** start Available records **

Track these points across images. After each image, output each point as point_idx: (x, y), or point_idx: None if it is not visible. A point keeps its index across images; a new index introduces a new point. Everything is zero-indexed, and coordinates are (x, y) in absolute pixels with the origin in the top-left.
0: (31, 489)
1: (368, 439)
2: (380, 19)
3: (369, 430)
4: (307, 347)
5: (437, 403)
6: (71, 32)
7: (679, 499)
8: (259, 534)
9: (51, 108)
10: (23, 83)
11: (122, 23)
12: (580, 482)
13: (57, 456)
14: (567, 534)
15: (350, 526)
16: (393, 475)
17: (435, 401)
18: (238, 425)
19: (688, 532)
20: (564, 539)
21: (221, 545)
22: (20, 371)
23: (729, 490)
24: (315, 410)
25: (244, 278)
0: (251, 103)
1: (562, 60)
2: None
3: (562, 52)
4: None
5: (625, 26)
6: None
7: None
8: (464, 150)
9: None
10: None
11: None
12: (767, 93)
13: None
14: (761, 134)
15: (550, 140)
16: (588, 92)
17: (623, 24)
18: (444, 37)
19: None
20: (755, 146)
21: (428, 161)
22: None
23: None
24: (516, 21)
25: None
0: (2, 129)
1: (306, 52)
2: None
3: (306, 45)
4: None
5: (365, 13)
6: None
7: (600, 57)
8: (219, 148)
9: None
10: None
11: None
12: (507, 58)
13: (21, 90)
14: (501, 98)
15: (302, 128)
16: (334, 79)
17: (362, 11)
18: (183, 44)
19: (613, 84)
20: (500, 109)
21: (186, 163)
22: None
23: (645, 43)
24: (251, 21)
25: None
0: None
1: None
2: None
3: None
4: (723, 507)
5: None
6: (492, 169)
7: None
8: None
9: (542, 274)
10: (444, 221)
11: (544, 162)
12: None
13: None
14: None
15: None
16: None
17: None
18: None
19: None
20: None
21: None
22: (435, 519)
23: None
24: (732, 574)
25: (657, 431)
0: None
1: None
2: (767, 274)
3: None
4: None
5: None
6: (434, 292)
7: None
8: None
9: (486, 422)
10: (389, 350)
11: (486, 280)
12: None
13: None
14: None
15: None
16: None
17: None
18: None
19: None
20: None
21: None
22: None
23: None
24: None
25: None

** end Available records **

- What to work on -
Lay out the items as a Markdown table with the columns Row and Line, giving a row number and the full text of each line. Begin at the first line and end at the line containing "20: (500, 109)", include both of those lines, and skip any blank lines.

- Solution below -
| Row | Line |
|---|---|
| 1 | Track these points across images. After each image, output each point as point_idx: (x, y), or point_idx: None if it is not visible. A point keeps its index across images; a new index introduces a new point. Everything is zero-indexed, and coordinates are (x, y) in absolute pixels with the origin in the top-left. |
| 2 | 0: (31, 489) |
| 3 | 1: (368, 439) |
| 4 | 2: (380, 19) |
| 5 | 3: (369, 430) |
| 6 | 4: (307, 347) |
| 7 | 5: (437, 403) |
| 8 | 6: (71, 32) |
| 9 | 7: (679, 499) |
| 10 | 8: (259, 534) |
| 11 | 9: (51, 108) |
| 12 | 10: (23, 83) |
| 13 | 11: (122, 23) |
| 14 | 12: (580, 482) |
| 15 | 13: (57, 456) |
| 16 | 14: (567, 534) |
| 17 | 15: (350, 526) |
| 18 | 16: (393, 475) |
| 19 | 17: (435, 401) |
| 20 | 18: (238, 425) |
| 21 | 19: (688, 532) |
| 22 | 20: (564, 539) |
| 23 | 21: (221, 545) |
| 24 | 22: (20, 371) |
| 25 | 23: (729, 490) |
| 26 | 24: (315, 410) |
| 27 | 25: (244, 278) |
| 28 | 0: (251, 103) |
| 29 | 1: (562, 60) |
| 30 | 2: None |
| 31 | 3: (562, 52) |
| 32 | 4: None |
| 33 | 5: (625, 26) |
| 34 | 6: None |
| 35 | 7: None |
| 36 | 8: (464, 150) |
| 37 | 9: None |
| 38 | 10: None |
| 39 | 11: None |
| 40 | 12: (767, 93) |
| 41 | 13: None |
| 42 | 14: (761, 134) |
| 43 | 15: (550, 140) |
| 44 | 16: (588, 92) |
| 45 | 17: (623, 24) |
| 46 | 18: (444, 37) |
| 47 | 19: None |
| 48 | 20: (755, 146) |
| 49 | 21: (428, 161) |
| 50 | 22: None |
| 51 | 23: None |
| 52 | 24: (516, 21) |
| 53 | 25: None |
| 54 | 0: (2, 129) |
| 55 | 1: (306, 52) |
| 56 | 2: None |
| 57 | 3: (306, 45) |
| 58 | 4: None |
| 59 | 5: (365, 13) |
| 60 | 6: None |
| 61 | 7: (600, 57) |
| 62 | 8: (219, 148) |
| 63 | 9: None |
| 64 | 10: None |
| 65 | 11: None |
| 66 | 12: (507, 58) |
| 67 | 13: (21, 90) |
| 68 | 14: (501, 98) |
| 69 | 15: (302, 128) |
| 70 | 16: (334, 79) |
| 71 | 17: (362, 11) |
| 72 | 18: (183, 44) |
| 73 | 19: (613, 84) |
| 74 | 20: (500, 109) |